John walks out wobbling on high heels and slipping in his stockings at the same time. My admittedly vicious fantasy is not an attack on the cosmetic industry. The industry deals with aesthetics and nobody can knock beauty. It is a metaphor for women who time and time again have felt that they had to distort their real selves (as John did), to please men, to get ahead in jobs, stay in a marriage, or get into a relationship at the cost of relinquishing their freedom and potential as human beings. But today I can safely say that the world has many shades of grey.

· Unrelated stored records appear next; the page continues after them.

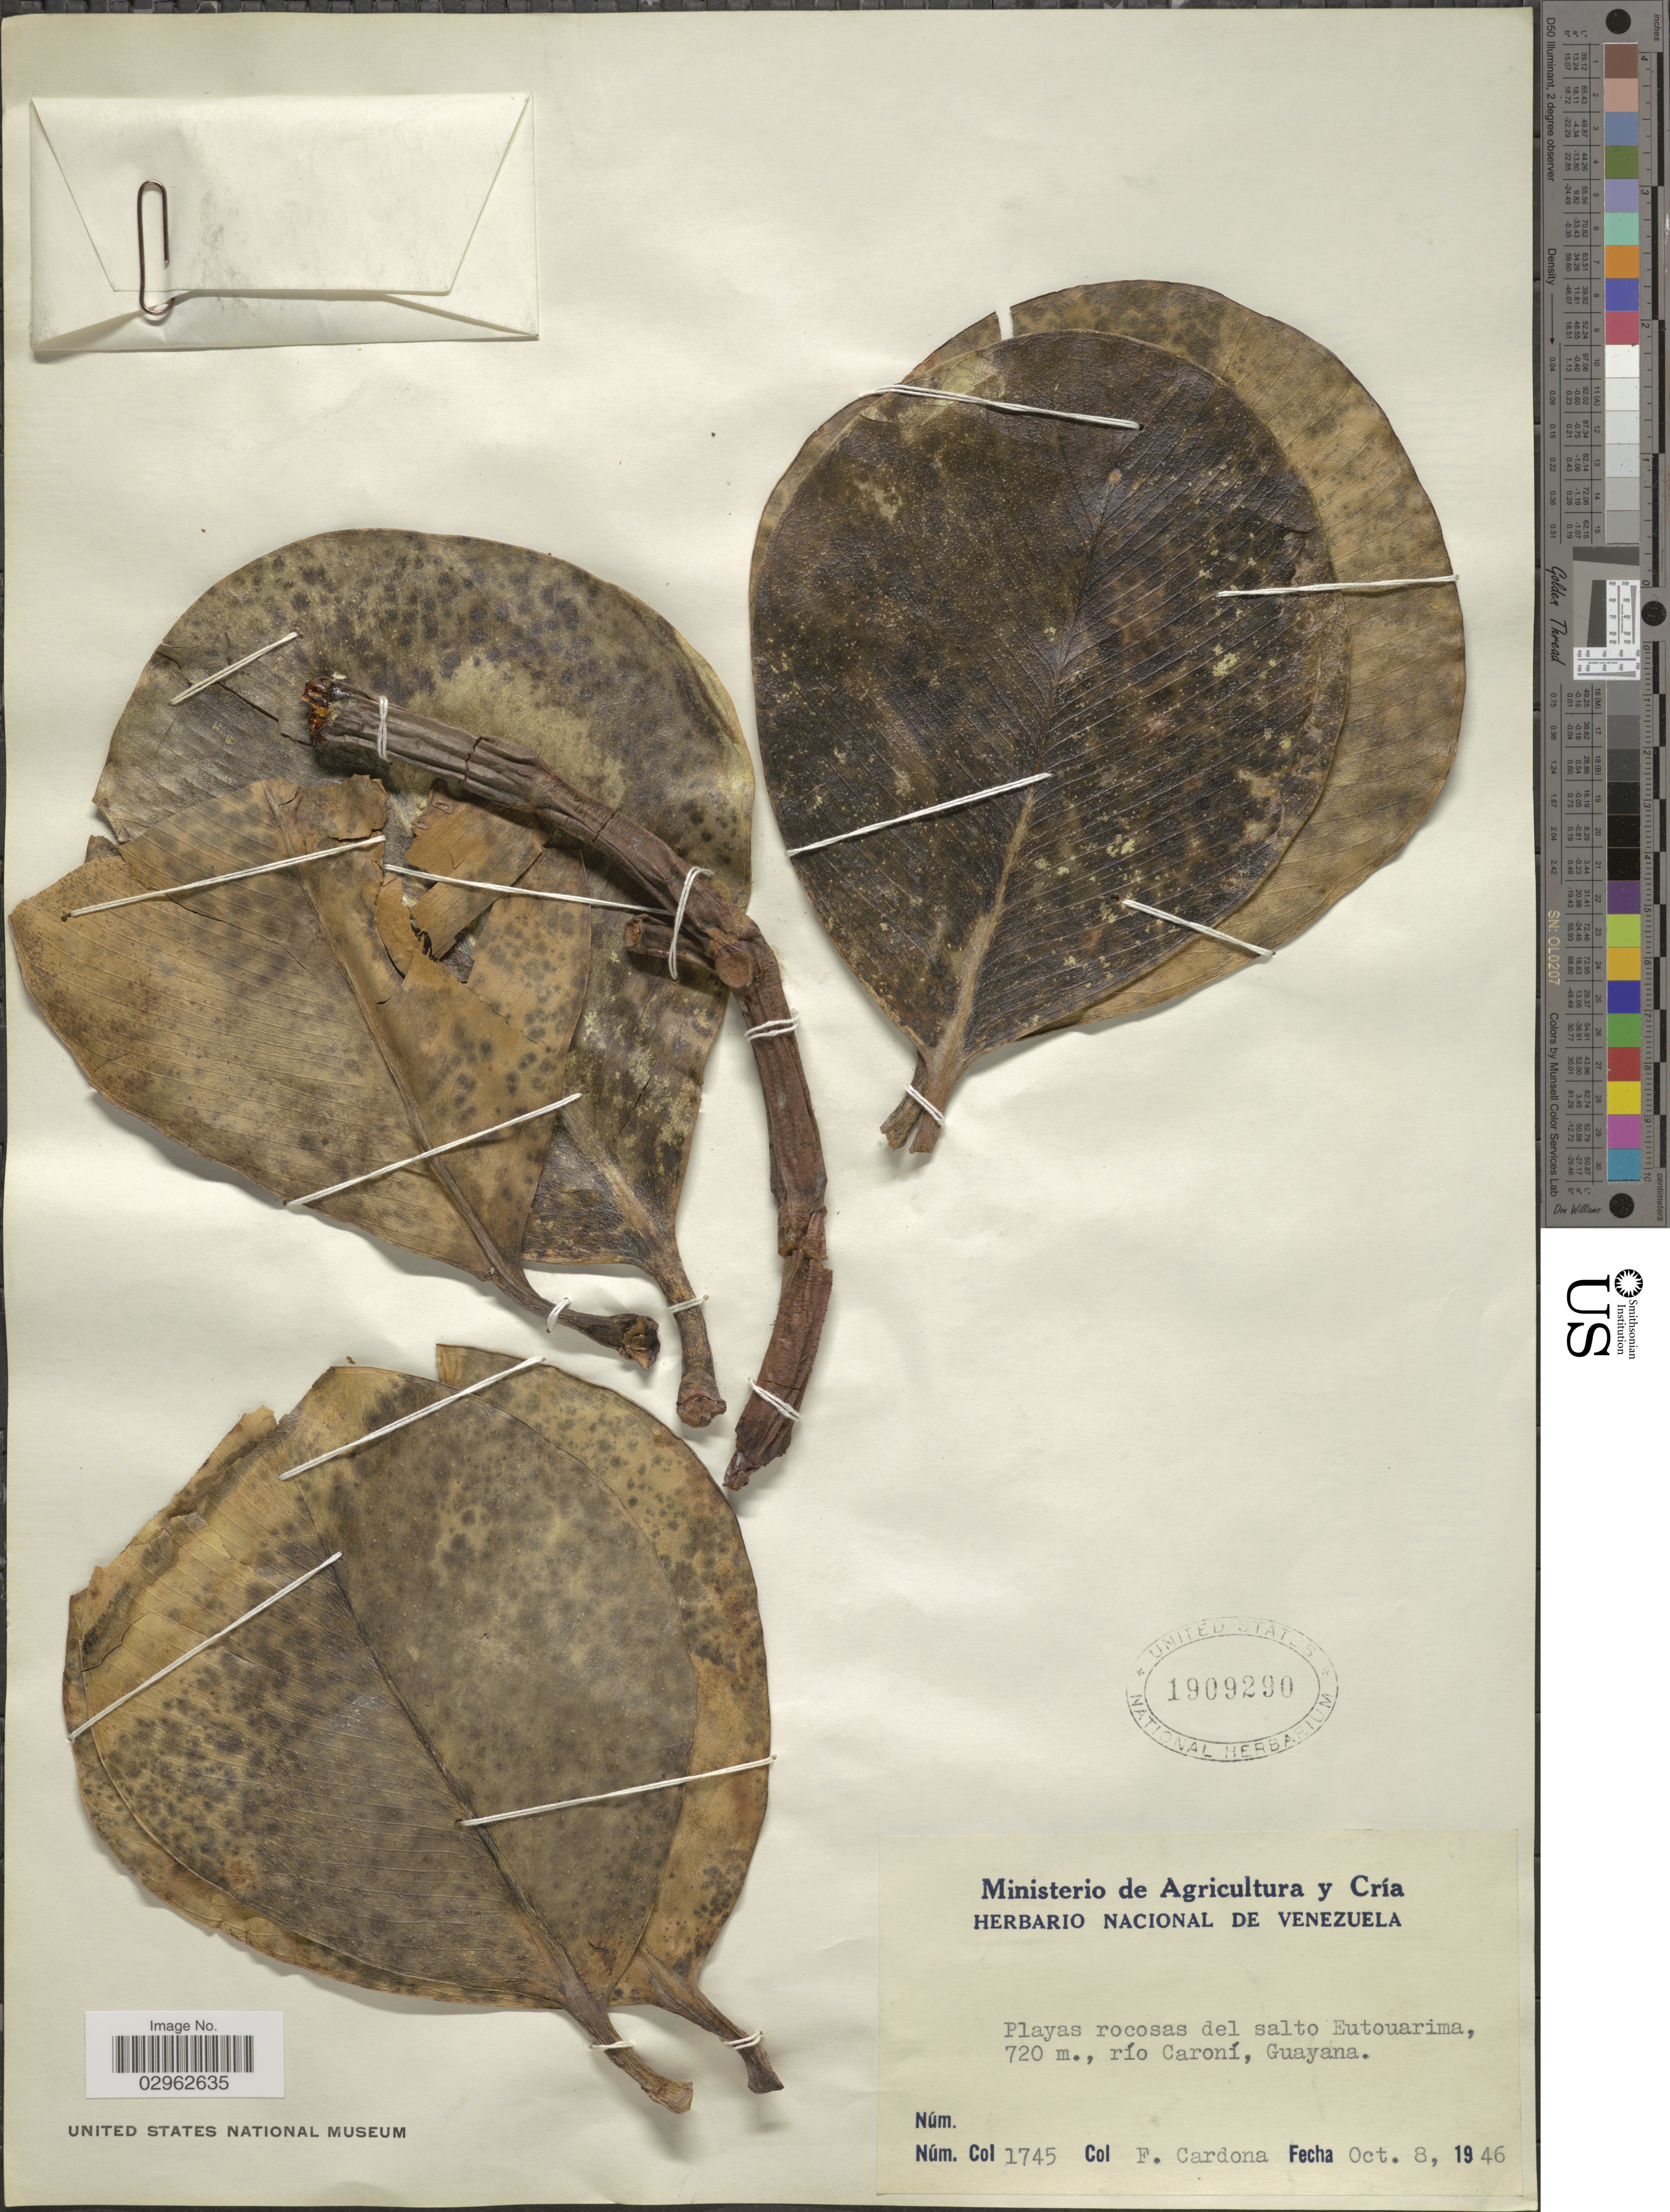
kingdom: Plantae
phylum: Tracheophyta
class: Magnoliopsida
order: Malpighiales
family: Clusiaceae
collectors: F. Cardona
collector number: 1745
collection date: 1946-10-08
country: Venezuela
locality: Río Caroní, Guayana.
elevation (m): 720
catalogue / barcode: US 1909290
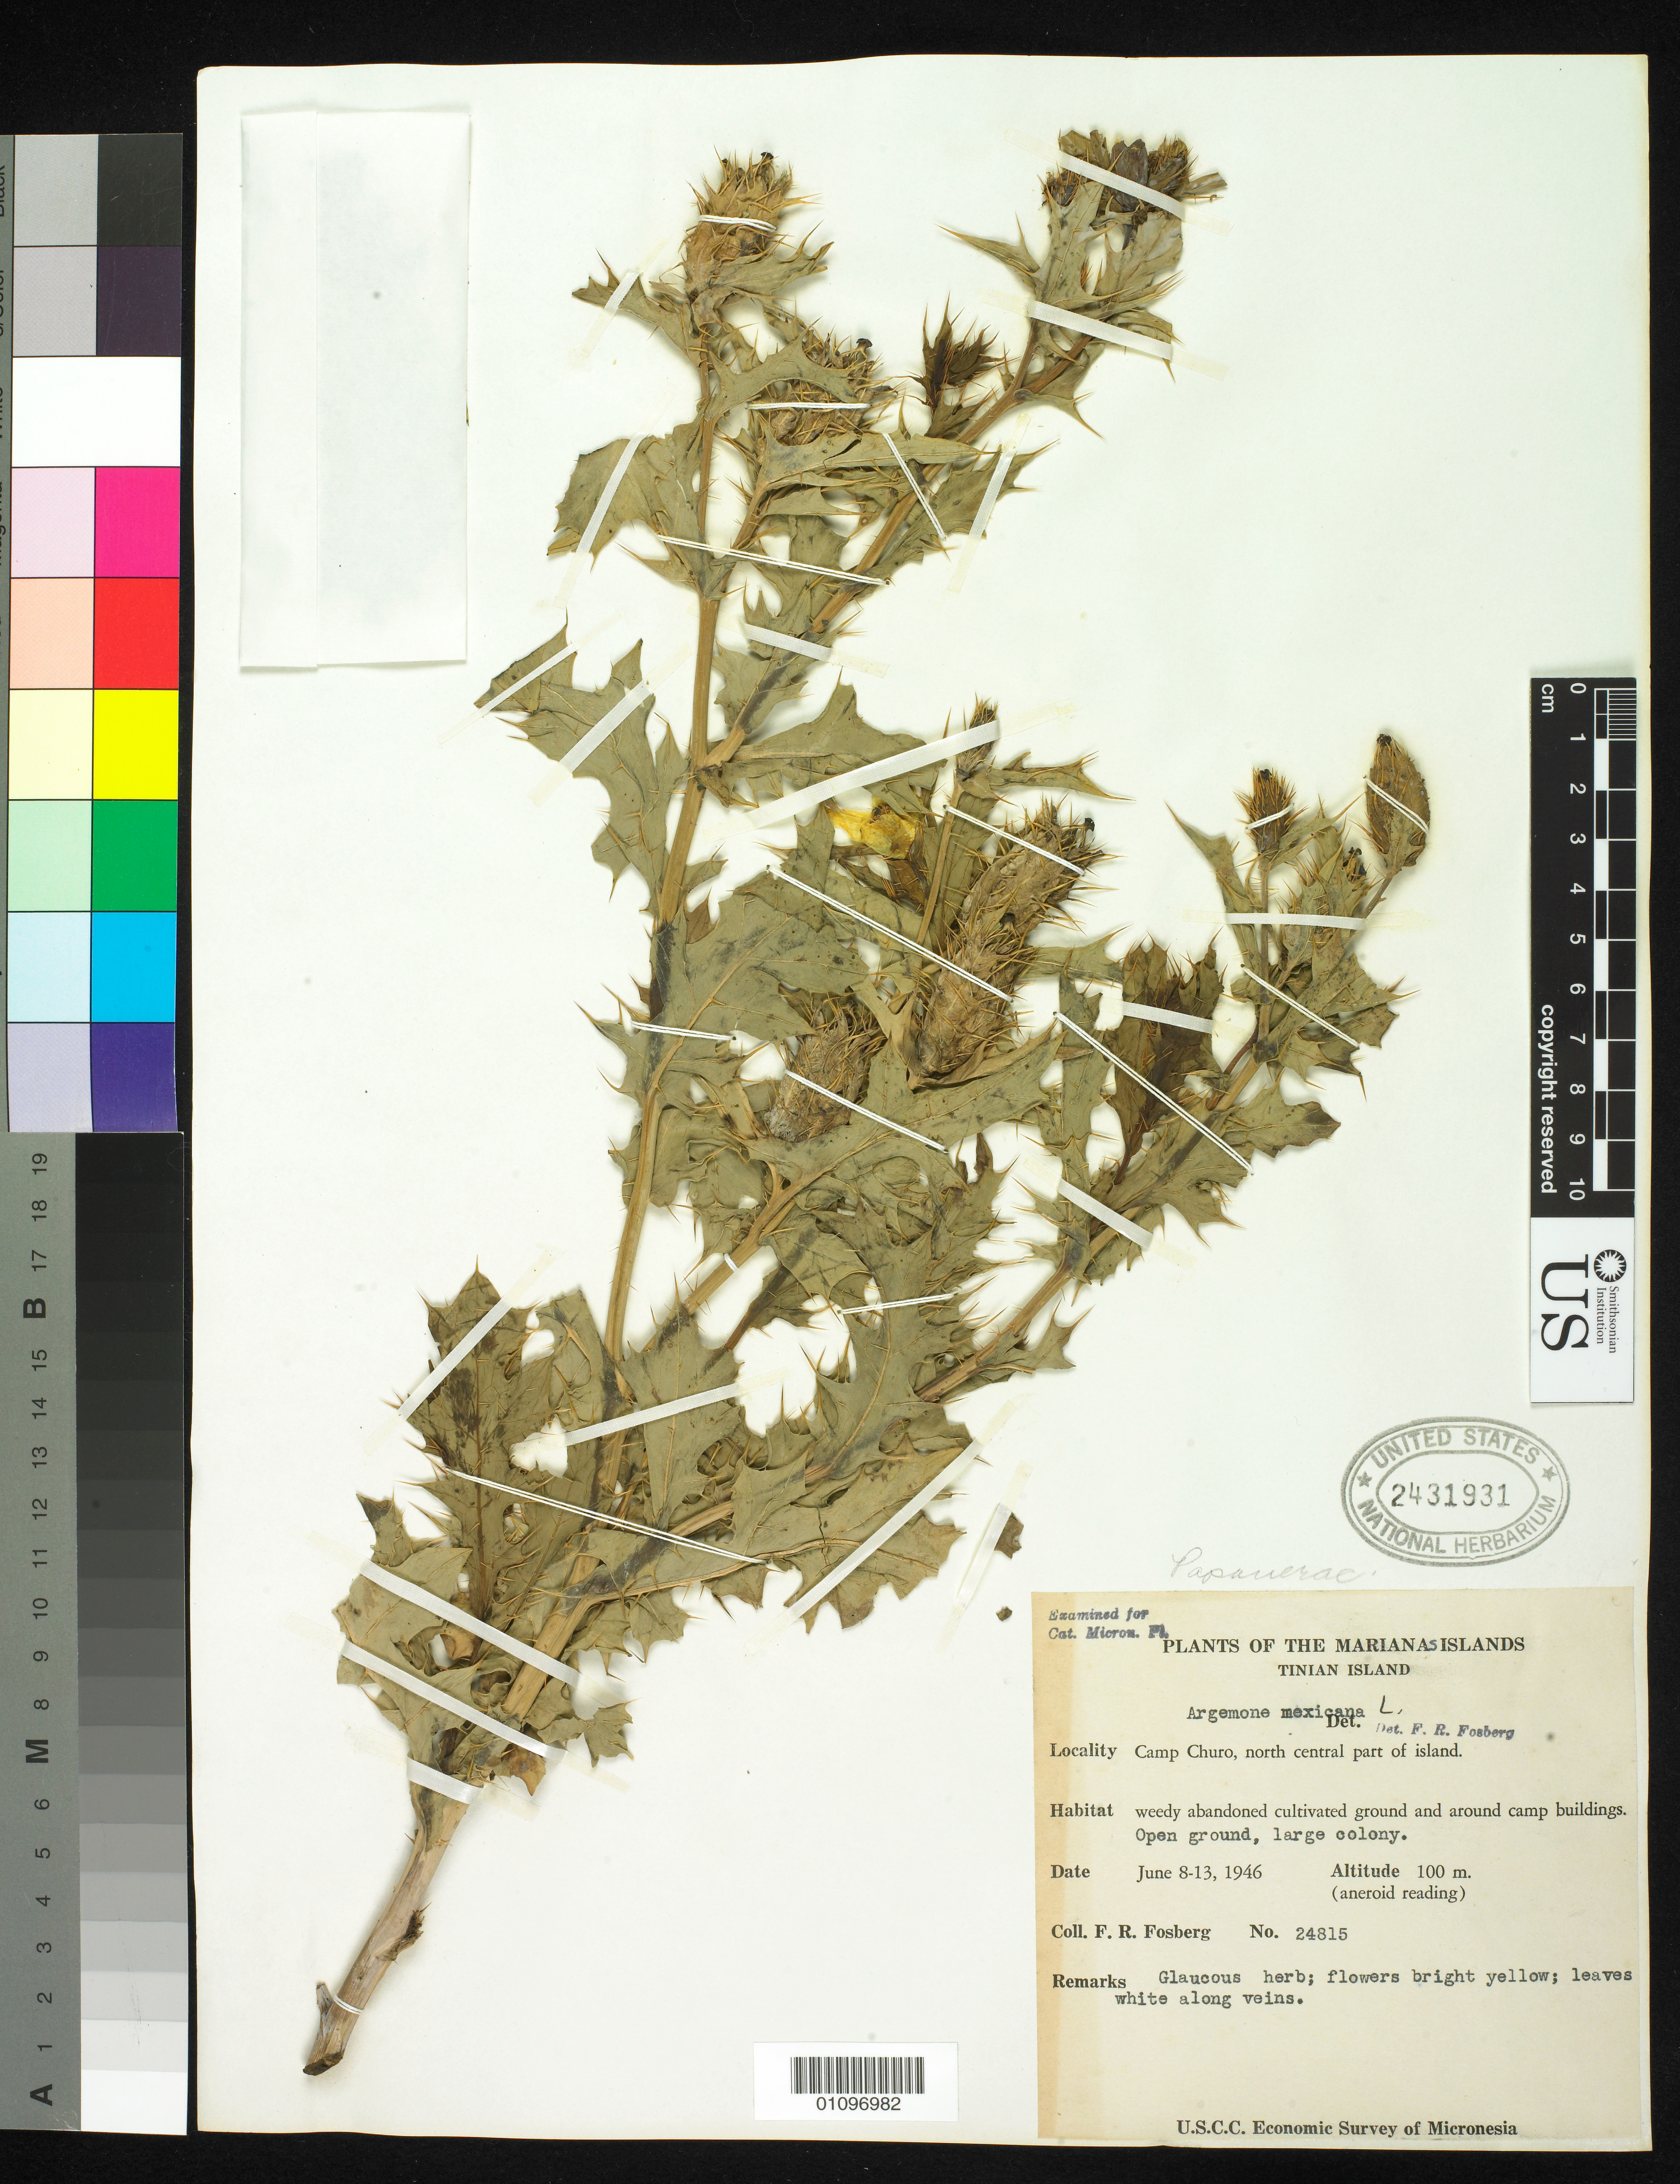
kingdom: Plantae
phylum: Tracheophyta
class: Magnoliopsida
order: Ranunculales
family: Papaveraceae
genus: Argemone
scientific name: Argemone mexicana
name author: L.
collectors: F. R. Fosberg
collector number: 24815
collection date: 1946-06-08/1946-06-13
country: Northern Mariana Islands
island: Tinian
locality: Camp churo, north central part of island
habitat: Weedy abandoned cultivated ground and around camp builidings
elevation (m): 100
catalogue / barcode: US 2431931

Women whom I know to be highly competent professionals dress up. They are certainly no bimbettes. Unfortunately many men continue to be surprised when a well dressed woman is also intelligent, but tend to respect men who dress better than themselves. The fact that some men choose to box women into the sections of “Madonna” or “whore,” “women to marry” and “women to play around with,” is as appalling as women boxing themselves into a Bimbette or uncompromisingly anesthetic attitude regarding their clothes. The question of our appearance is ultimately a trifling issue so we women can play with our rags as we did when we were girls. Here we are in our bohemian rags and if the occasion requires we can Christian Dior ourselves from our head to our toes. We can play act as princesses and free spirited pucks if we want to.


The important thing is that as we take our rightful and equal place alongside men, we no longer need to dress to pander to men’s fantasies (unless we want to - for fun) or insecurities. We pander to ourselves and our many layered inner voices because, just like the cocky male author, we too can “walk and chew gum at the same time.”